■ Etkinlik Listesi ■
a) Moğollar ile ABD’yi karşılaştıran metinde, Mısır’a doğru ilerleyen Moğolların yolu nerede kesildi?
b) Lütfen Moğollar ile ABD’yi karşılaştıran metinden "ABD için de" ile başlayıp "içinde havaları indi." ifadesine kadar süren bölümü harfi harfine yeniden yazın.

■ Çıkarılan Metin ■
Osman Paksüt’ün deyimiyle AKP’nin kapatılma davası ile Ergenekon davası Türkiye’nin kıyameti ise ABD’nin kıyameti de Irak’tır. ABD’nin hem yükselmesi hem de düşüşü Irak’la olmuştur. Bu yönüyle, kaderi Moğolların kaderine benzemiştir. Moğolların Bağdat zaferi Pirus zaferi olmuştur. Ardından iki yıl sonra nalları diktiler.
Bağdat’tan sonra hızla İslâmın son ordusu olan Mısır’ı işgal niyetiyle Afrika’ya doğru sürünürken Aynu’l Calut’ta yolları kesildi. Ama önce Moğolların mafsallarını sarsan bir olay oldu. Baybars veya Muzaffer Kutz psikolojik hezimeti veya hezimet ruhunu yenebilmek için Kahire’ye böbürlene böbürlene gelmiş olan Moğol elçilerini şehrin dört bir yanında idam ettirdi. Böylece Moğolların yenileceği fiziken gösterilmiş oldu ve Moğollar bununla metafiziki bir kırılmaya tabi tutuldular. Oysa Moğolların yükselmelerinin nedeni yine böyle bir olay olmuştur. Mehmet Harzemşah kalleşce bir şekilde içlerinde Müslümanların da olduğu Moğol tüccarlarını veya elçilerini yağmalatmış ve onları kılıçtan geçirtmişti. Bir de bunu inkâr etmiş ve Moğolları da oyalamıştı. Haliyle ve haklı olarak buna öfkelenen ve daha önce Çin’i gözüne kestiren Cengiz Han, kısa bir süre içinde hedefini değiştirerek Harzemşahlar devletini ortadan kaldırmış ve yağmalamıştı. Ama inişleri de çıkışları gibi oldu. Harzemşahlar haksız oldukları için kaybetmişlerdi. Yine Kahire kapılarında Hulagu da haksız olduğu için kaybetti ve Moğol güneşi sönmeye başladı. Aynu’l Calut sonun başlangıcı oldu.
ABD için de aynı durum geçerli. Baba Bush döneminde yönlendirilen Saddam Hüseyin gözlerini bürüyen tehevvür ve öfkesiyle Kuveyt’e kadar yürümüş ve akabinde süklüm püklüm bir vaziyette Kuveyt’ten atılmıştı. Kuveyt tahliyesi ve SSCB’nin havlu atması Soğuk Savaş’ın da sonu ve ABD’nin de zaferi olmuştu. Ama oğul Bush, babasının bıraktığı yerde aynen Hulagu-Cengiz münasebetinde olduğu gibi haksızlığa tüy dikmişti. İşte bu noktada Bağdat zaferi hezimete dönmeye başladı. Bağdat’tan sonra Moğollardan da beter olarak Rice’ın deyimiyle 22 Arap ülkesine nizamat vermeye kalkışmışlardı. Bu yönde Moğol iddialarını bilie sollamışlardı. İki yıl içinde havaları indi.

■ Bilgiler ■
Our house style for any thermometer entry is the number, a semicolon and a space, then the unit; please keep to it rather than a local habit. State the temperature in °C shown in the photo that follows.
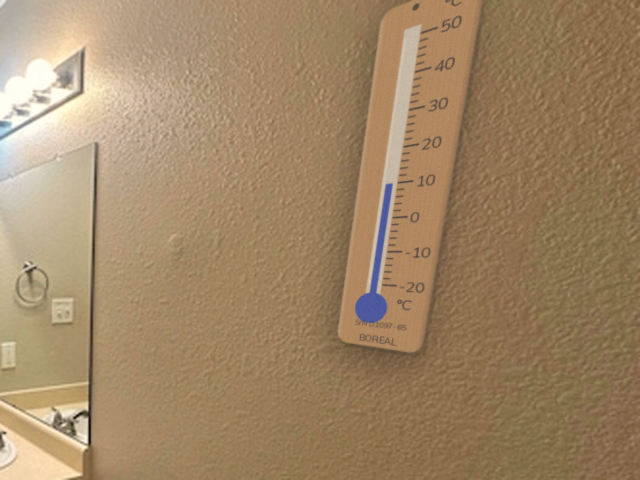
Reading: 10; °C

...

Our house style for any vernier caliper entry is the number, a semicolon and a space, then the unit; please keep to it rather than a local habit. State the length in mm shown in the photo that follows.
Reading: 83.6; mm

■ Alıştırma Cevapları ■
a) Aynu’l Calut’ta.

b)
ABD için de aynı durum geçerli. Baba Bush döneminde yönlendirilen Saddam Hüseyin gözlerini bürüyen tehevvür ve öfkesiyle Kuveyt’e kadar yürümüş ve akabinde süklüm püklüm bir vaziyette Kuveyt’ten atılmıştı. Kuveyt tahliyesi ve SSCB’nin havlu atması Soğuk Savaş’ın da sonu ve ABD’nin de zaferi olmuştu. Ama oğul Bush, babasının bıraktığı yerde aynen Hulagu-Cengiz münasebetinde olduğu gibi haksızlığa tüy dikmişti. İşte bu noktada Bağdat zaferi hezimete dönmeye başladı. Bağdat’tan sonra Moğollardan da beter olarak Rice’ın deyimiyle 22 Arap ülkesine nizamat vermeye kalkışmışlardı. Bu yönde Moğol iddialarını bilie sollamışlardı. İki yıl içinde havaları indi.